Scale deposits are a common problem in oil and gas wells and can have detrimental effects on well production. Depending on the severity, scaling can stop production entirely as scale forms anywhere in the well production system, including the formation, perforations, casing or tubular, and in or on the artificial lift equipment. There are several chemical and mechanical methods for removing scale deposits. However, to prevent scale deposition, the only solution is chemical inhibitors injected into the formation.

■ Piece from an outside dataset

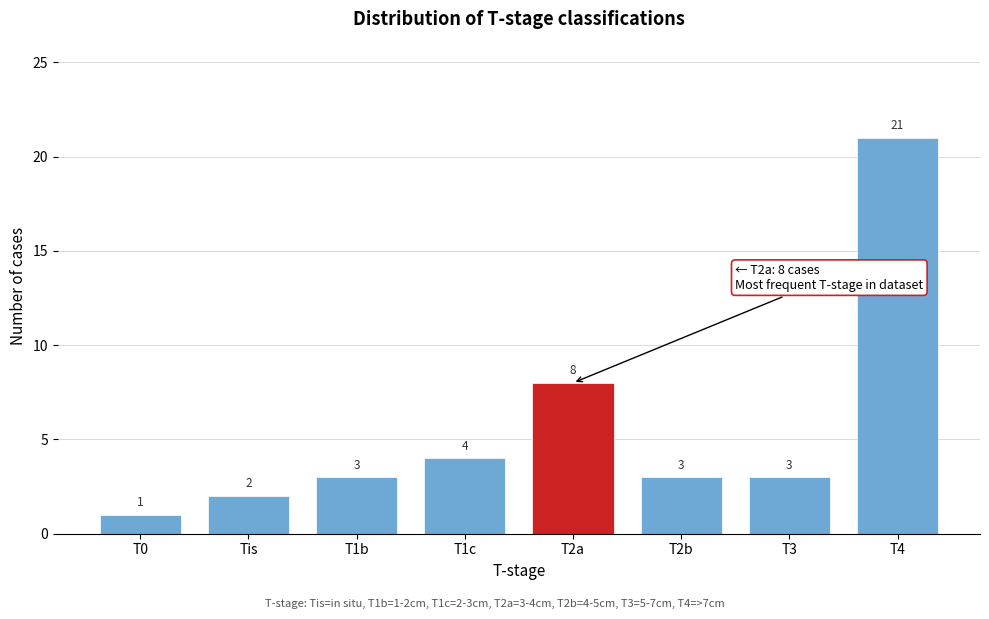

Reading left to right, transcribe all the data shown in this chart.

T0=1	Tis=2	T1b=3	T1c=4	T2a=8	T2b=3	T3=3	T4=21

The typical production system includes artificially lifted, stimulated wells (propped hydraulic fractures) placed in reservoirs where pressure maintenance is achieved by water flooding. The artificial lifting is typically accomplished through use of electric submersible pumps (ESPs). In reservoirs where produced fluids exhibit scaling tendencies, ESP run life is significantly shortened by scale formation on the pump elements restricting rotation. By treating the formation with chemical inhibitors, the life of the ESP can be extended. In this paper we provide approaches for improving a compatibility of a novel hydraulic fracturing fluid (used in Russia) and scale inhibitor. A 3-year campaign to combine scale inhibition with the hydraulic propped fracture effectively increased the average run life of ESPs in the Mayskoe and Snezhnoe oil fields.